1 Statement of Changes in Equity for Make Me a Hero Partnership for the year
ended 28 February 2023:

Particulars Teddy Sam Total


Capital Account - Opening Balance 420,000 900,000 1,320,000
Additional Capital Contribution by Teddy 380,000 - 380,000
Salary Adjustment (150,000 - 250,000) 100,000 (250,000) (150,000)
Profit Share (2:1 ratio) 674,400 336,800 1,011,200
Interest on Loan to Teddy 30,600 - 30,600
Interest on Capital 31,500 47,250 78,750
Drawings by Sam - (50,000) (50,000)
Interest on Sam's Drawings - (2,000) (2,000)
Capital Account - Closing Balance 1,636,500 1,982,050 3,618,550
Current Account - Opening Balance (425,320) (505,730) (931,050)
Adjustments for Recognition as Liability (425,320) (505,730) (931,050)
Total Equity 1,211,180 1,476,320 2,687,500

3.2 Partnership Recognition of Current Accounts as Liabilities: The partnership may


choose to recognize the current accounts of the partners as liabilities when they
exceed their capital contributions or when there is uncertainty regarding their
repayment. Recognizing the current accounts as liabilities may affect the statement
of changes in equity by reducing the equity balance, as these amounts are treated as
debts owed by the partners to the partnership.
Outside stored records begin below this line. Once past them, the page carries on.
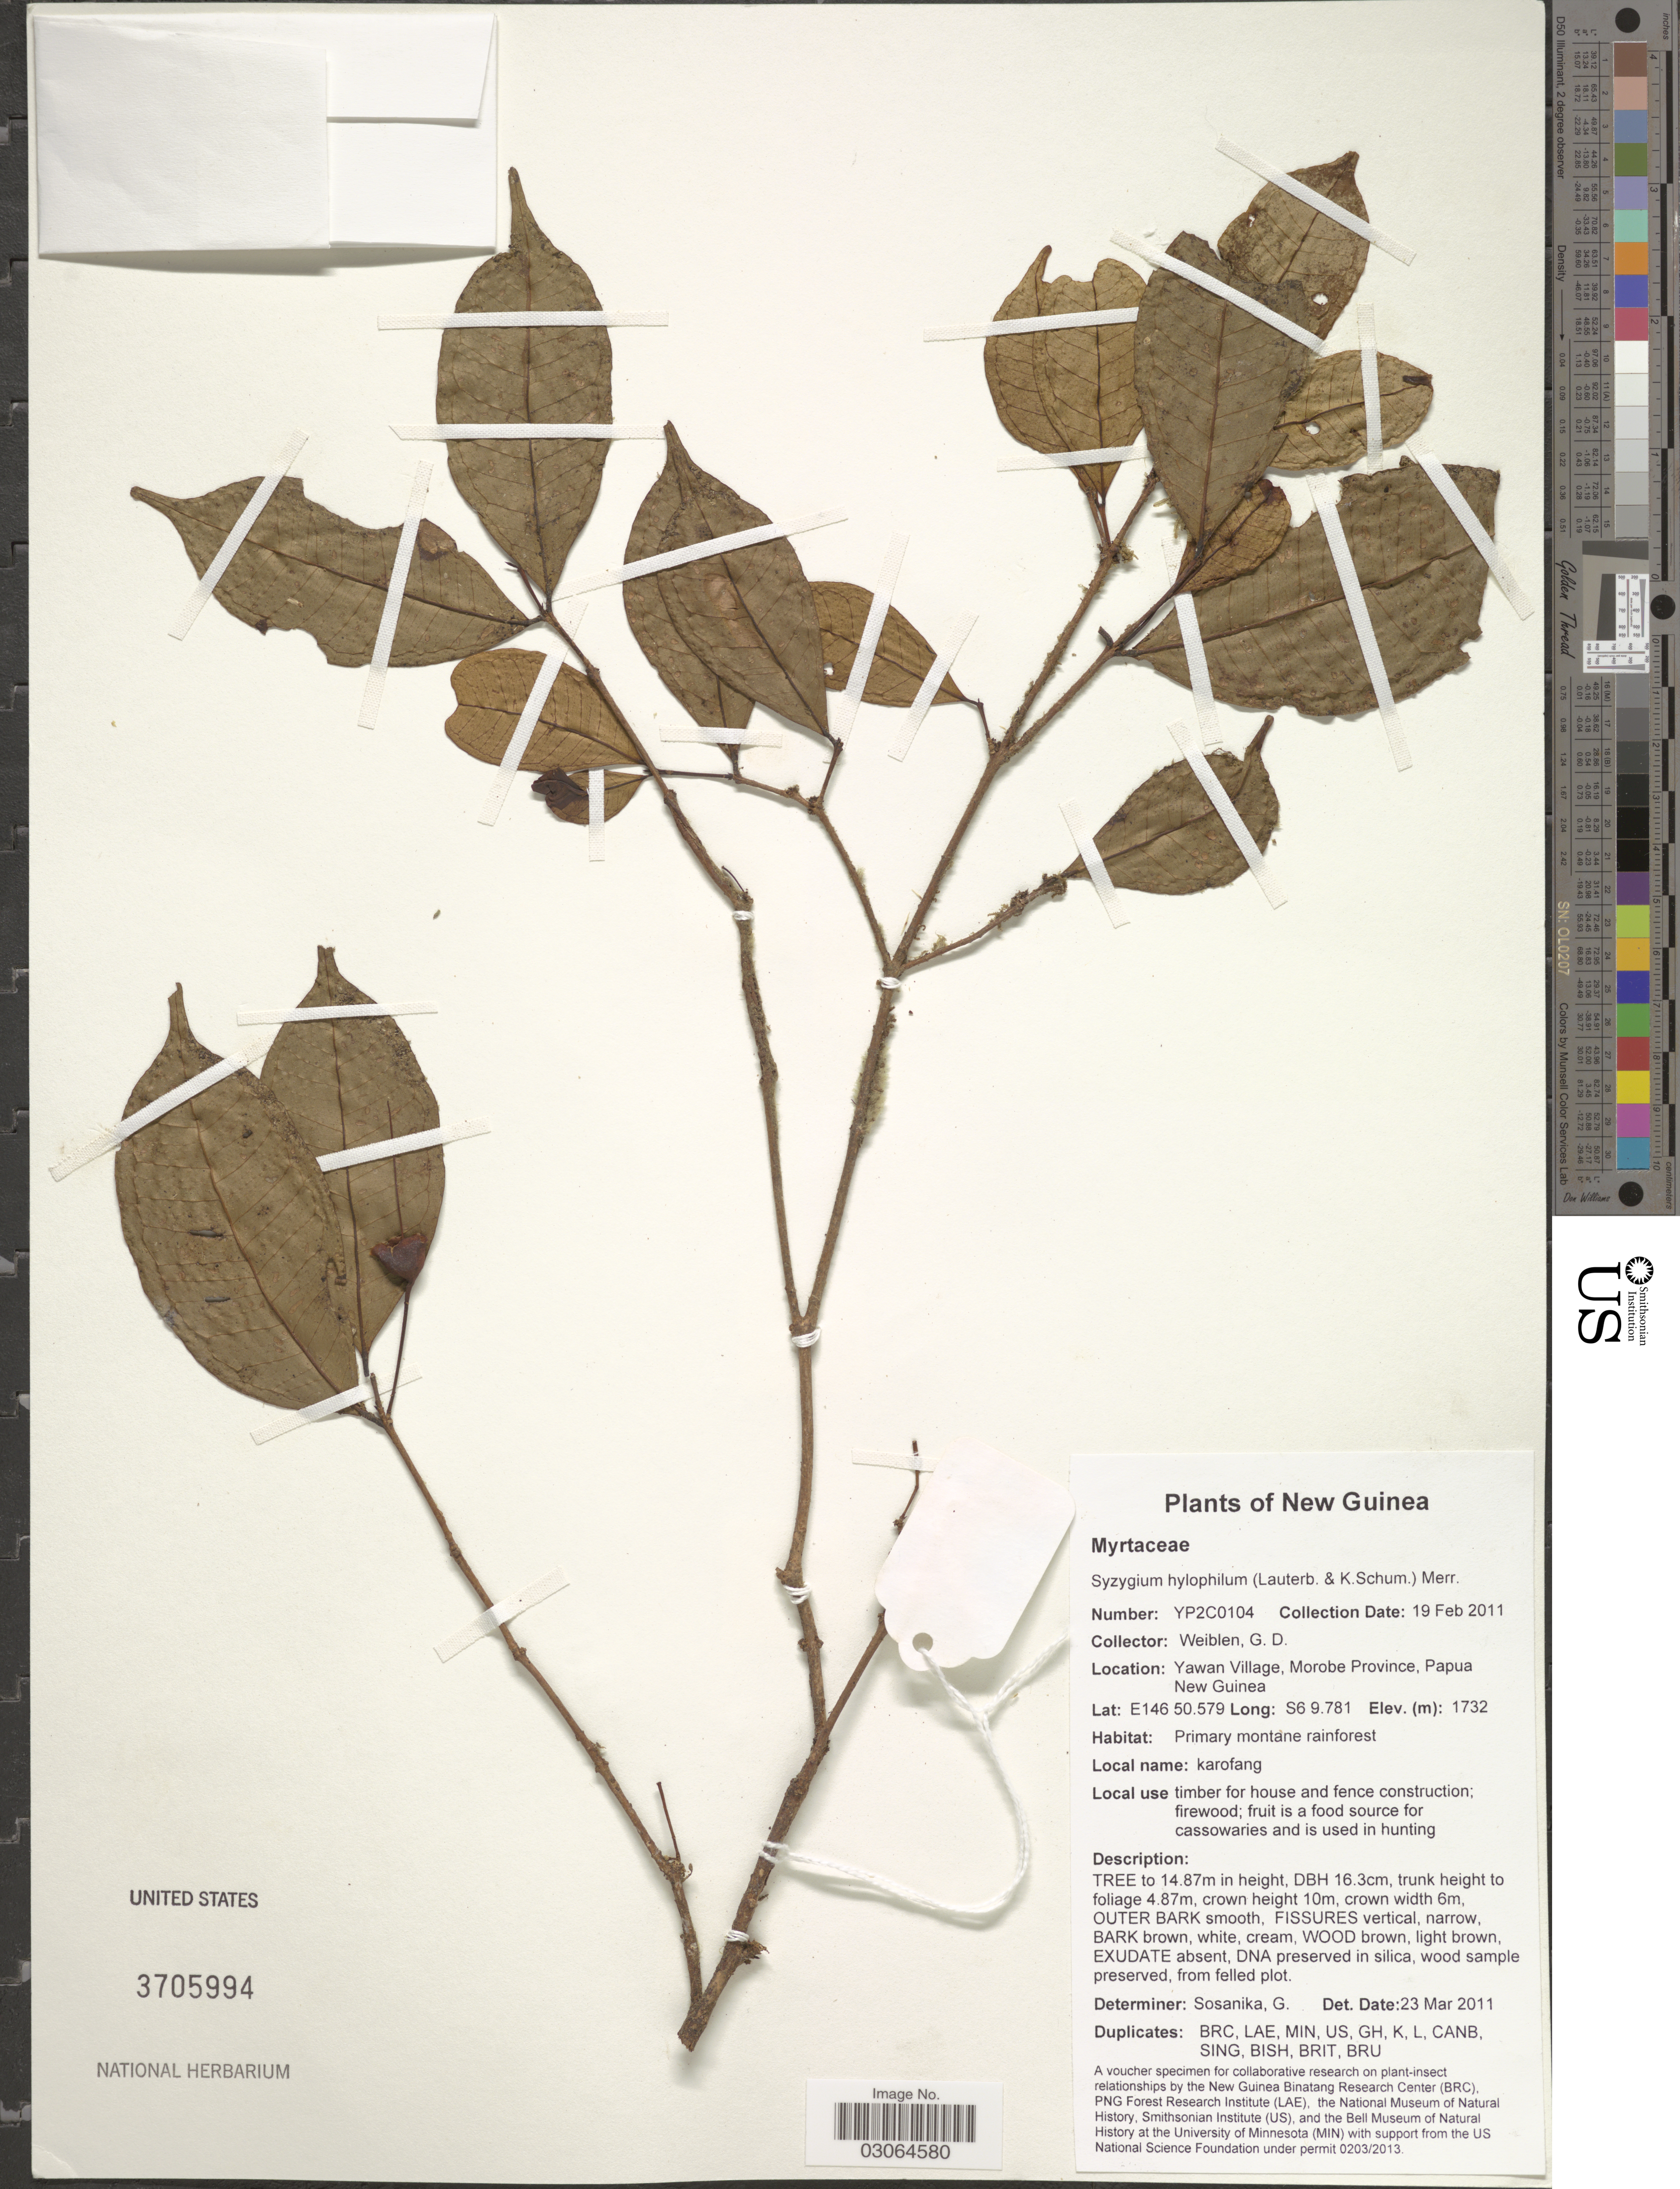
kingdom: Plantae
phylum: Tracheophyta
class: Magnoliopsida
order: Myrtales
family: Myrtaceae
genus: Syzygium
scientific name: Syzygium hylophilum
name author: (Lauterb. & K. Schum.) Merr. & L.M. Perry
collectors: G. D. Weiblen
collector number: YP2C0104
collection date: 2011-02-19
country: Papua New Guinea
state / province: Morobe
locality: New Guinea, Yawan Village.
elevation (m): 1732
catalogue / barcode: US 3705994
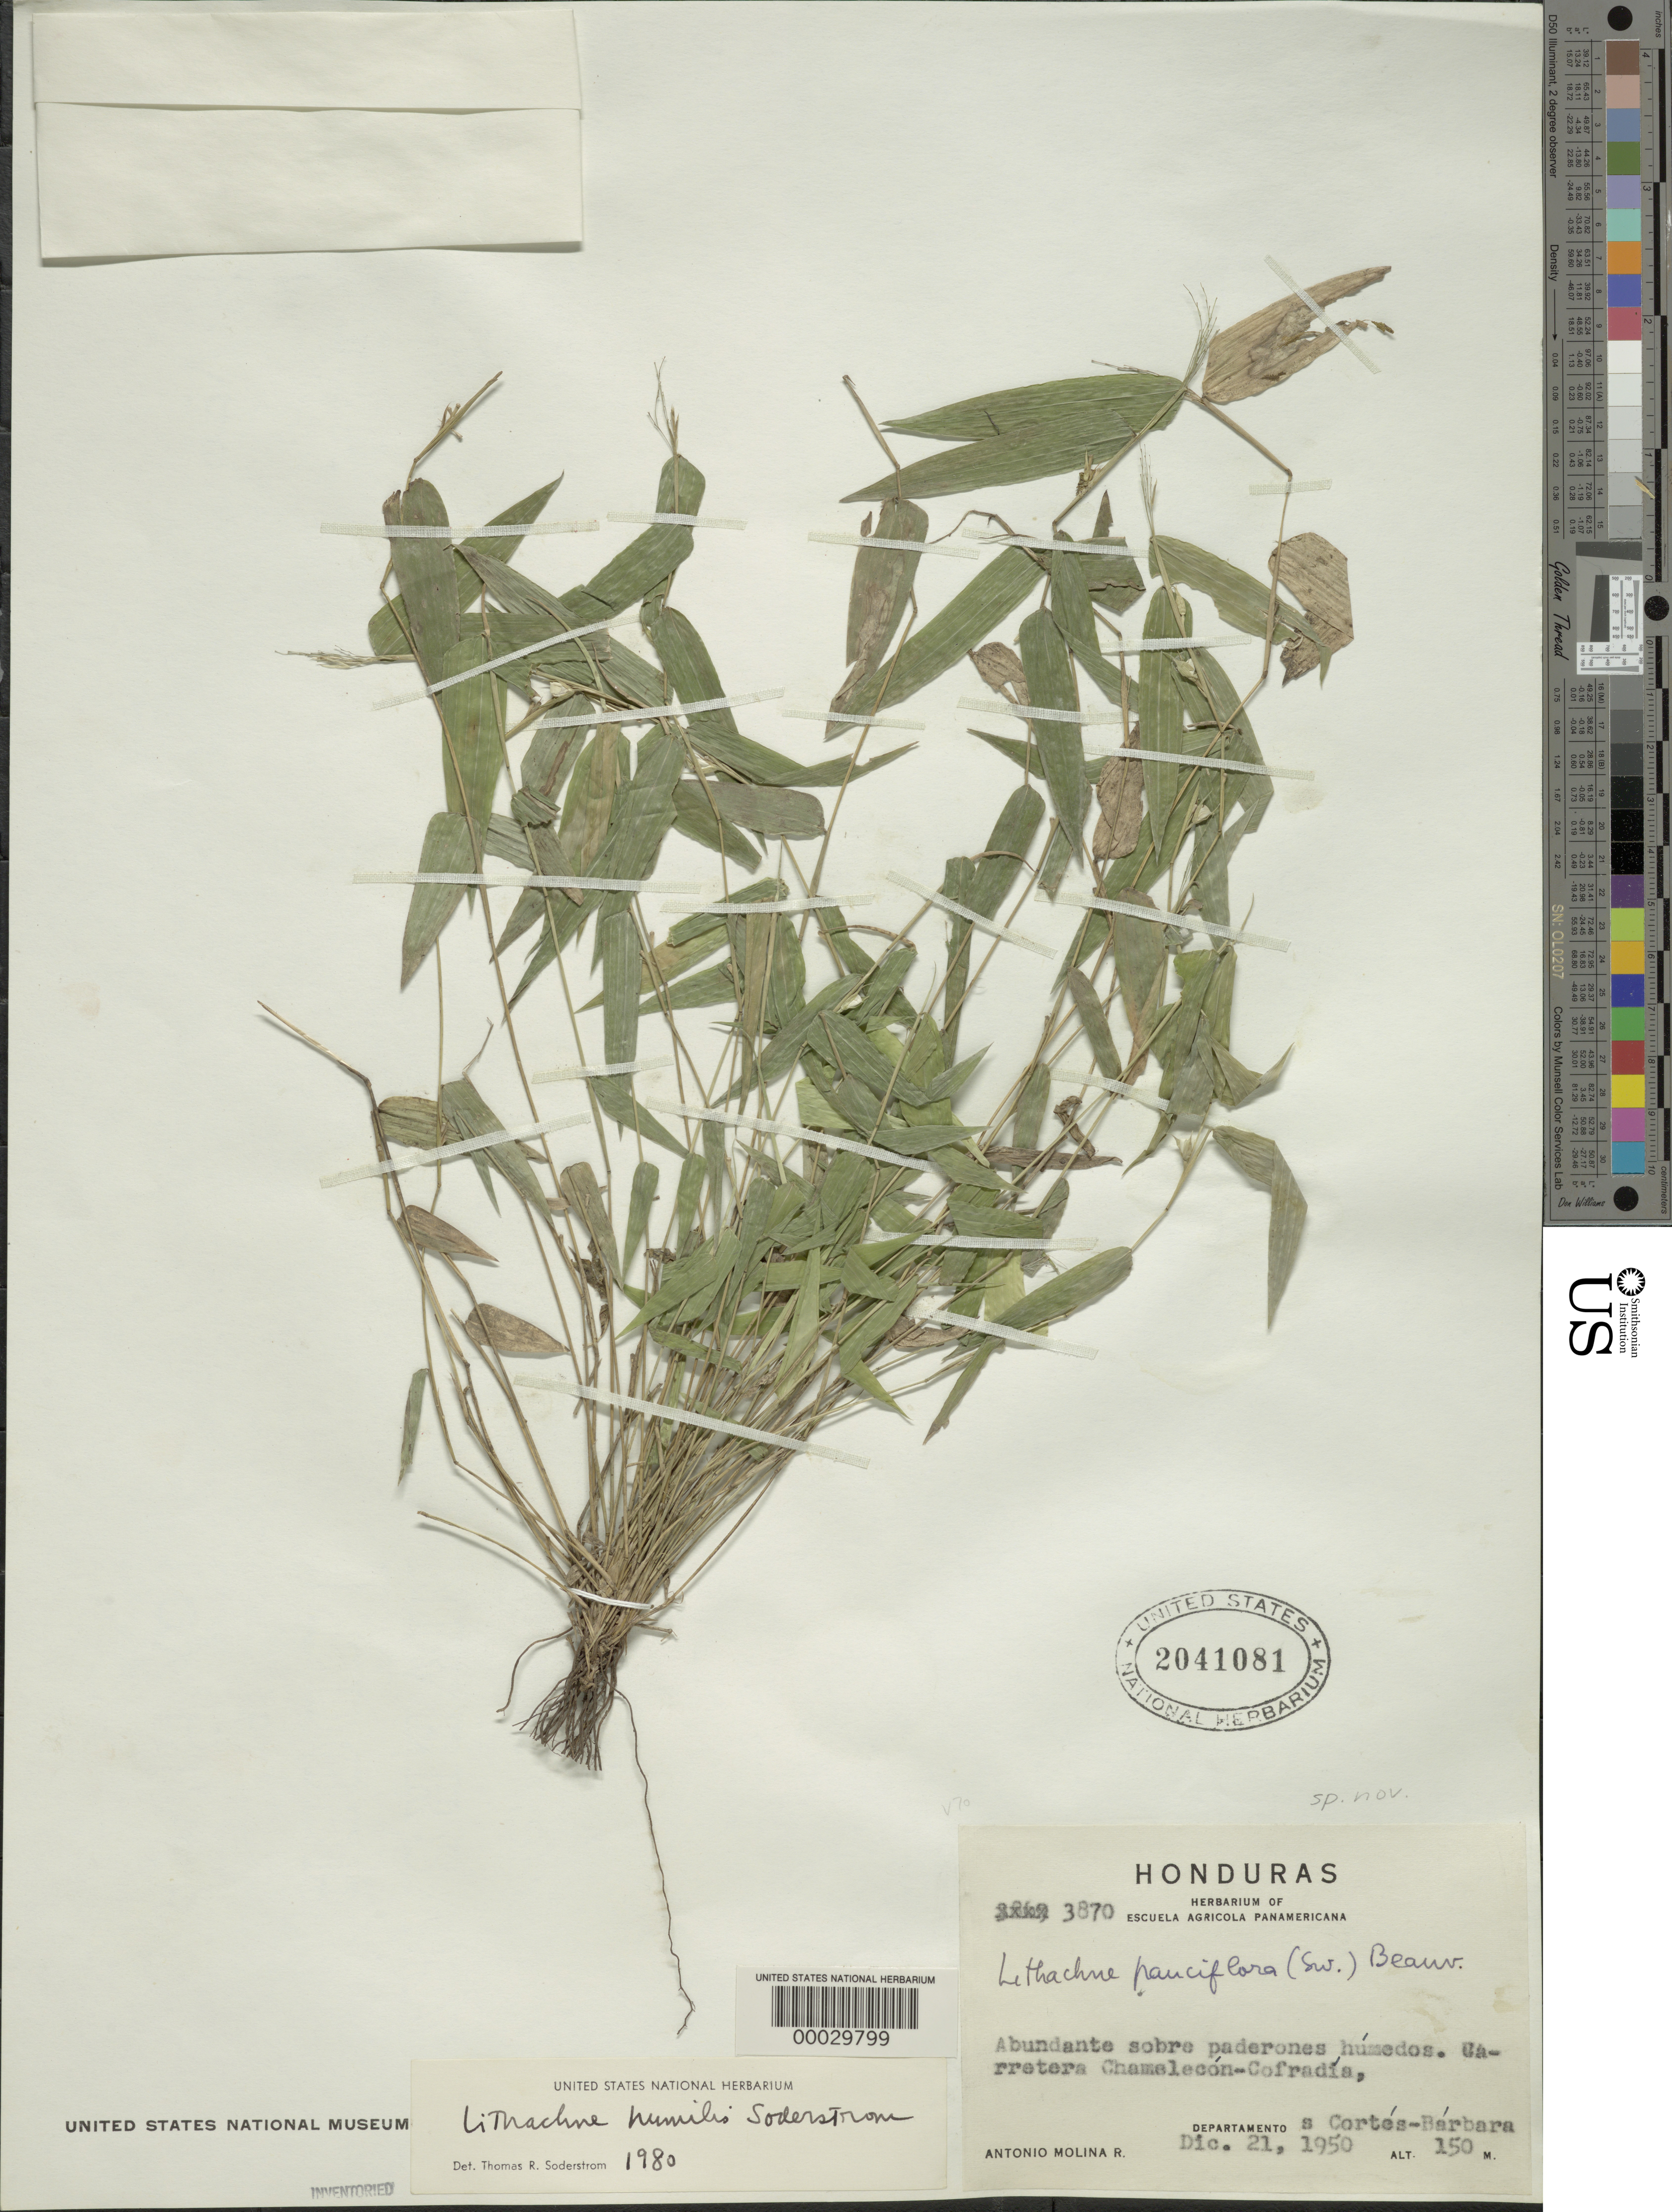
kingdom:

3.3 Advantages and Disadvantages of Partnerships:

Advantages:

1. Shared Responsibility: Partnerships distribute responsibilities among partners,


allowing for shared decision-making and workload distribution.
2. Access to Capital and Resources: Partnerships can pool together resources, expertise,
and capital from multiple partners, making it easier to start and grow a business.
3. Tax Benefits: Partnerships often enjoy tax advantages, such as pass-through taxation,
where profits and losses are passed directly to the partners' personal tax returns.

Disadvantages:

1. Unlimited Liability: Partnerships expose partners to unlimited personal liability for


business debts and obligations, putting personal assets at risk.
2. Potential for Conflict: Disagreements among partners regarding business decisions,
profit sharing, or management can lead to conflicts and strains on the partnership.
3. Shared Profits: Partnerships require partners to share profits and decision-making,
which may lead to conflicts over control, direction, and resource allocation.